◆ **TASK DESCRIPTION**
How many lines in the records below contain the word "return"? Give only the number.

◆ **RECORDS PROVIDED**
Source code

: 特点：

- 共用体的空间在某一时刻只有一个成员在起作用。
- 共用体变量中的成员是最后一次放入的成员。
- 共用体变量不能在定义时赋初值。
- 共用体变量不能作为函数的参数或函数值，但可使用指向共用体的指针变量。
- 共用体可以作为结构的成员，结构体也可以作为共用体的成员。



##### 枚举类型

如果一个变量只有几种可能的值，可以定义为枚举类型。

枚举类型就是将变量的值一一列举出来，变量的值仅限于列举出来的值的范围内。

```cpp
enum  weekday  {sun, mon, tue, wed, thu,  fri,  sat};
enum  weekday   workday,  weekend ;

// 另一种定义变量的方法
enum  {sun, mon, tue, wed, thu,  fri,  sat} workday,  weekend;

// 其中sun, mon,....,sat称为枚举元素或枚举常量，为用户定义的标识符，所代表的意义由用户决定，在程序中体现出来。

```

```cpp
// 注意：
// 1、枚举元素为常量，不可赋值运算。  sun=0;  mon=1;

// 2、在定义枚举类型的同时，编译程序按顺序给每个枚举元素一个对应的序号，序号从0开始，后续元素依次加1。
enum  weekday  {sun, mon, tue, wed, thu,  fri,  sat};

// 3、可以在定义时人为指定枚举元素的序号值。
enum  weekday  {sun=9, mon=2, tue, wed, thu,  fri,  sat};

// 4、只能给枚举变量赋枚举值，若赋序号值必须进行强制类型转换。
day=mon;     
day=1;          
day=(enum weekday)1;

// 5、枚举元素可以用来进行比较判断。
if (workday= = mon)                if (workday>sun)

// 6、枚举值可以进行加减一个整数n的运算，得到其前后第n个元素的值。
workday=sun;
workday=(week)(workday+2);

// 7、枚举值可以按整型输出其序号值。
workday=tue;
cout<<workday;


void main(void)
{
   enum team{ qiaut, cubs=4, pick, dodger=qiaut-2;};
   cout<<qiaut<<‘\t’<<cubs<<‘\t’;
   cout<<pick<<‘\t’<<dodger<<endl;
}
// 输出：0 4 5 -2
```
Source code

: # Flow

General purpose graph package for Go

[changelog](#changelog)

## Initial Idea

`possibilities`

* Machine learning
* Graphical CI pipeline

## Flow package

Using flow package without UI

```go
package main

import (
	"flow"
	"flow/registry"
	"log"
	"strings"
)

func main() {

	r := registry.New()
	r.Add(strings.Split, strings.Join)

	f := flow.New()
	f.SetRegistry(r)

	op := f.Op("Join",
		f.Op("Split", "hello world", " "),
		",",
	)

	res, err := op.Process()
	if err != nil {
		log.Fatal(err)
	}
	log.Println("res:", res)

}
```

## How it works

---

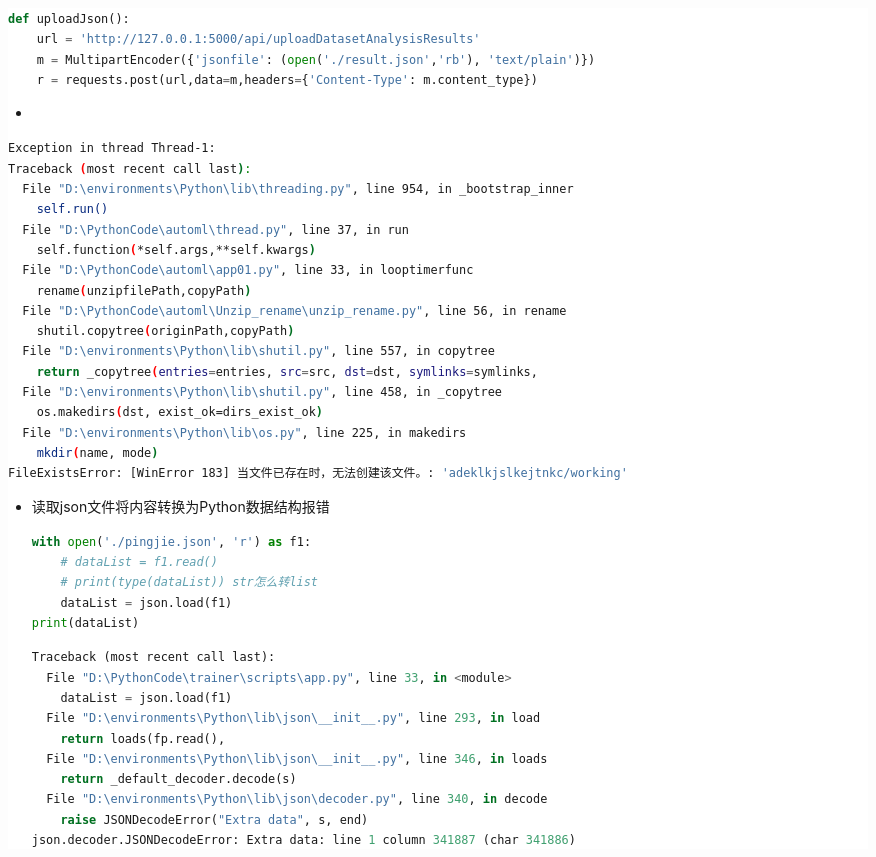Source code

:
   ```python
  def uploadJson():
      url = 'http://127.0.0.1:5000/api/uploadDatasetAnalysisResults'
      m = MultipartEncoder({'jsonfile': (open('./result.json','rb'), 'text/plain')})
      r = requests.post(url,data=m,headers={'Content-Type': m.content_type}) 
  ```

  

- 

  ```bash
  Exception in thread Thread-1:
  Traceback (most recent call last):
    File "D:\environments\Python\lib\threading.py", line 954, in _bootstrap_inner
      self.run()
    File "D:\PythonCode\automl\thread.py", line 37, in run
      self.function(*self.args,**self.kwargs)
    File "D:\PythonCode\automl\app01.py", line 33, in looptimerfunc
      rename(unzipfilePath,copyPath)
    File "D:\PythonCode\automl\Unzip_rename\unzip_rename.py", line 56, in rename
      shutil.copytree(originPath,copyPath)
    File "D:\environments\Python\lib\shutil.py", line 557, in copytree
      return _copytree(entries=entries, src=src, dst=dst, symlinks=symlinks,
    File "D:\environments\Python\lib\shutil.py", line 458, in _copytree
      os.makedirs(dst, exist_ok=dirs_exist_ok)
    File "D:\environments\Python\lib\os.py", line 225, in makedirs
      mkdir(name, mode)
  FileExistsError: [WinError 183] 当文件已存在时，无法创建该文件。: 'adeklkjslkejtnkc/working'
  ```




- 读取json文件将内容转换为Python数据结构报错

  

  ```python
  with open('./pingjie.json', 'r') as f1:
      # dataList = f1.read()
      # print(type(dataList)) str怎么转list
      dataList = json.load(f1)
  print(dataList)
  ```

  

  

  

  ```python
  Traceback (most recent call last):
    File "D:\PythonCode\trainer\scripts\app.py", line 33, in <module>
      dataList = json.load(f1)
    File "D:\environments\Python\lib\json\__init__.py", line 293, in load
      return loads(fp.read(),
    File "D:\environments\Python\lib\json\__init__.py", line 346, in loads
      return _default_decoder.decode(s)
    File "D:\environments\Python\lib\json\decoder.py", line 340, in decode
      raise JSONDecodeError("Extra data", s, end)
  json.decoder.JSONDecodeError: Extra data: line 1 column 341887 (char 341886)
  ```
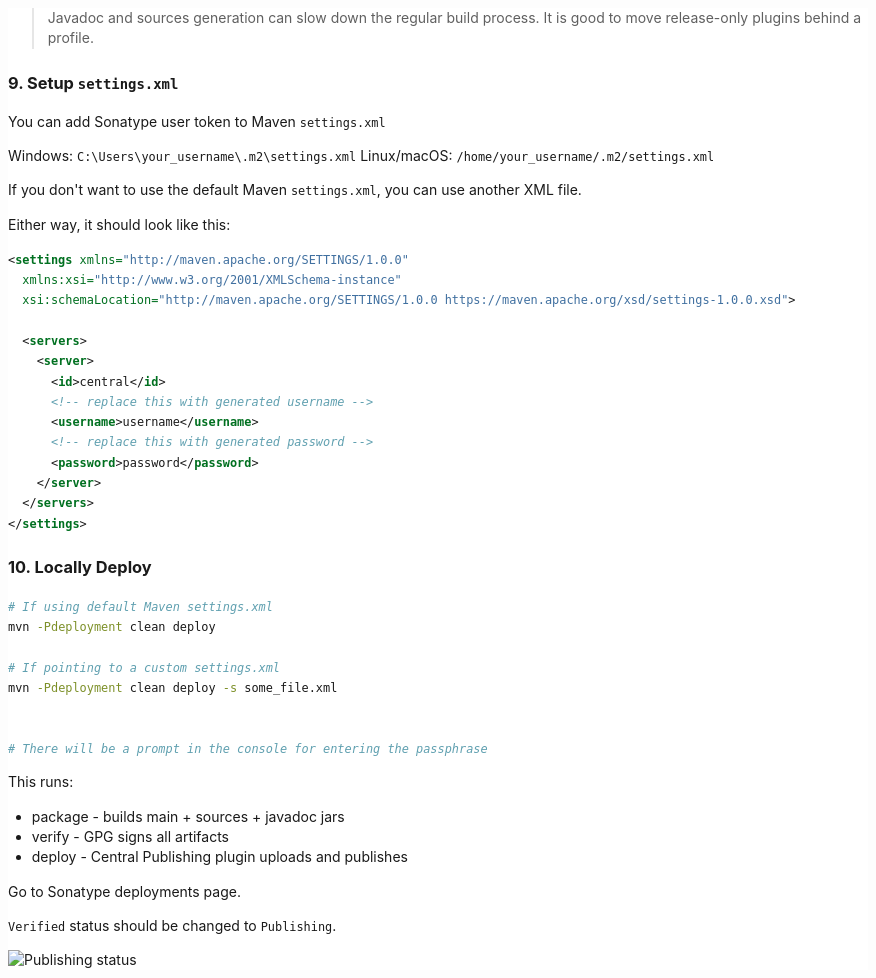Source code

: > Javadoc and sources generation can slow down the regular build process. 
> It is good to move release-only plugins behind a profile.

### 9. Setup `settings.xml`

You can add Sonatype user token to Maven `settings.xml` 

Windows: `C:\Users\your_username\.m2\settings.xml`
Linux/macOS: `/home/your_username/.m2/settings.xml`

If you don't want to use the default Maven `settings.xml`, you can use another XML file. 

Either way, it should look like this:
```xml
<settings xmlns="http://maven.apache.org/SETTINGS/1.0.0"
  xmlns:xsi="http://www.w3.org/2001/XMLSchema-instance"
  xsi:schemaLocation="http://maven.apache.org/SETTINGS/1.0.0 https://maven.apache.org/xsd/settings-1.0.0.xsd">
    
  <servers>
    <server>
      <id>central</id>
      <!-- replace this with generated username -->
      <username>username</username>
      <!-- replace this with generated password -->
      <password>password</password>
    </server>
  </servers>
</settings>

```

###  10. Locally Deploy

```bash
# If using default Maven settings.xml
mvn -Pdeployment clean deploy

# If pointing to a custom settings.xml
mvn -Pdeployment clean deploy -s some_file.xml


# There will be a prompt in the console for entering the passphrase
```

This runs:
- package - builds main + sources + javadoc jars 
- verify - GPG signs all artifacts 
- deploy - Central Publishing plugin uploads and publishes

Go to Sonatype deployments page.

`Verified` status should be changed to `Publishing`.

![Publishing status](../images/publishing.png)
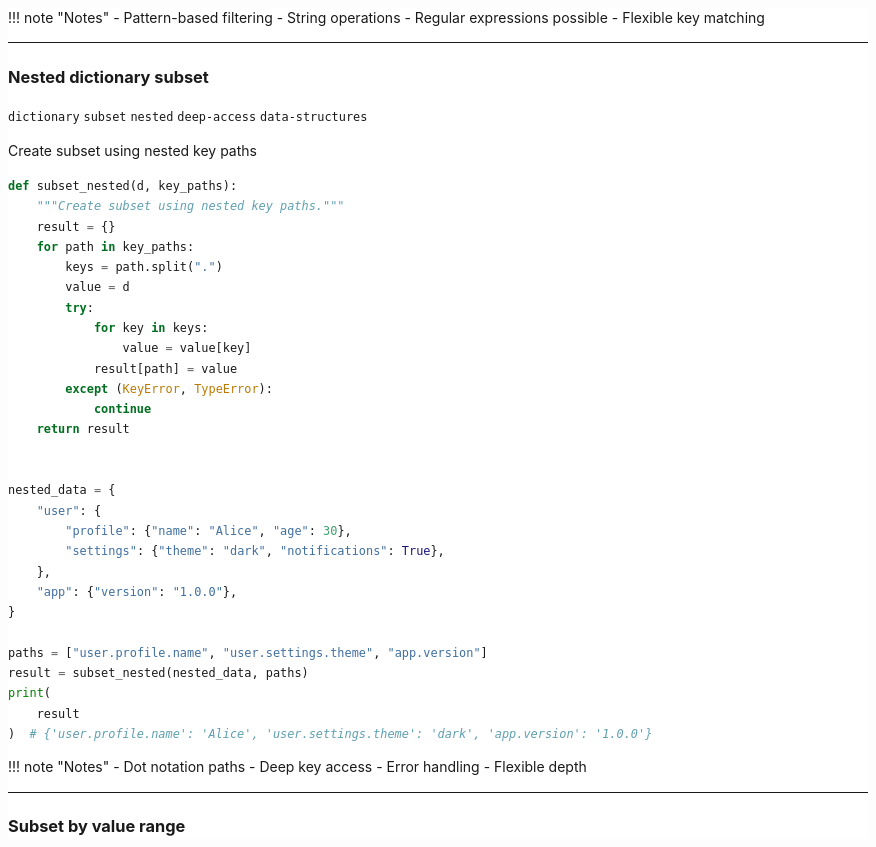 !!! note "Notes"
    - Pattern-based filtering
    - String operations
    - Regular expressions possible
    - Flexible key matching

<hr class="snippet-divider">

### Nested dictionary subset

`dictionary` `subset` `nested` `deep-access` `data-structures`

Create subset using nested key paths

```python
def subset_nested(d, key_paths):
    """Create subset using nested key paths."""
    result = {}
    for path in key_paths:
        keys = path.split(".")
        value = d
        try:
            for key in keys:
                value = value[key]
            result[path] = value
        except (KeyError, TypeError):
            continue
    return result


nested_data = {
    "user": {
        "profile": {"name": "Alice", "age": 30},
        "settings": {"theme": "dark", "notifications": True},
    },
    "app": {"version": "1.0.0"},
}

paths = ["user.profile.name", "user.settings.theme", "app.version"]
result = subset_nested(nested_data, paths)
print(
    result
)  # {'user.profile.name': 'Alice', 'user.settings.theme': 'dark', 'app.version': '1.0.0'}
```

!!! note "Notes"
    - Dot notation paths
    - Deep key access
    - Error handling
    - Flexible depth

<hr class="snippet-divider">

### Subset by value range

◆ **SOLUTION FOR THIS TASK**
4